HIV-Travel Ban Lifted: Congress lifted the U.S. ban on HIV-positive travelers in July as part of its reauthorization of PEPFAR. The ban was widely seen in the GLBT community as a draconian rule.

A Watershed Election: In what Gay & Lesbian Victory Fund President Chuck Wolfe called a “watershed election” over 100 out candidates won elective office in November. The New England states led the nation with approving the highest number of openly gay members to their state assemblies; the region generated a total of fourteen wins. Openly gay Barney Frank of Massachusetts and Tammy Baldwin of Wisconsin will be joined by Colorado's Jarred Polis in the House. And the gay community strongly backed the first gay-affirming president in Barack Obama.
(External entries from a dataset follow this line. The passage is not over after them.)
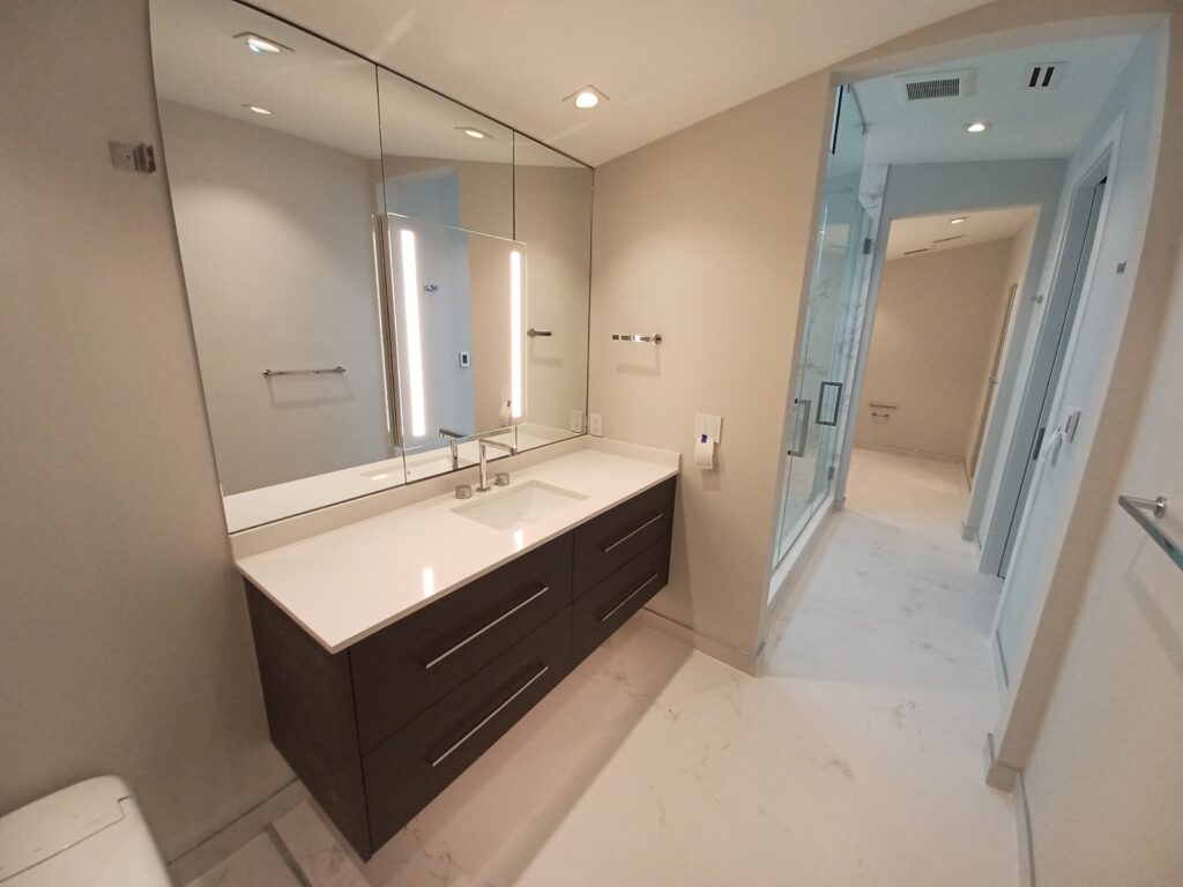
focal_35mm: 13
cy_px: 444
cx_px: 592
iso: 80
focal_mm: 1.42
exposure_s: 1/120
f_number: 2.2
Making an Impact: Gay activism returned in a big way this year. Some have called the protests and demonstrations that followed passage of four anti-gay measures on November 4 Stonewall 2.0. The success of grassroots organizations like Join the Impact has thrown the future of traditional suit-and-tie activists into question.

Obama's Anti-Gay Pastor: Just making the list is the current controversy over Rev. Rick Warren. Gay rights groups protested Obama's pick to give an invocation at his inauguration. After losing gay marriage in California to Warren and his forces, gays are in no mood to be kicked around. Warren represents the gay community's worst fear: That Barrack Obama's commitment to the gay community may be all mouth and no trousers.

And what will be the biggest gay stories in 2009? You can expect to see two state Supreme Courts deliver gay marriage rulings early in the year: Iowa and California. And gay marriage will continue to be debated in four other states: New York, Vermont, New Jersey and New Hampshire.

Congress is likely to pass the Matthew Shepard Hate Crimes Act.

Obama's commitment to gay rights will certainly remain under the microscope of gay rights groups feeling the pressure to deliver real reform.

And what will become of the struggling Stonewall 2.0 movement? Will the effort gain momentum in 2009 or fizzle out?

Happy New Year from everyone at On Top Magazine.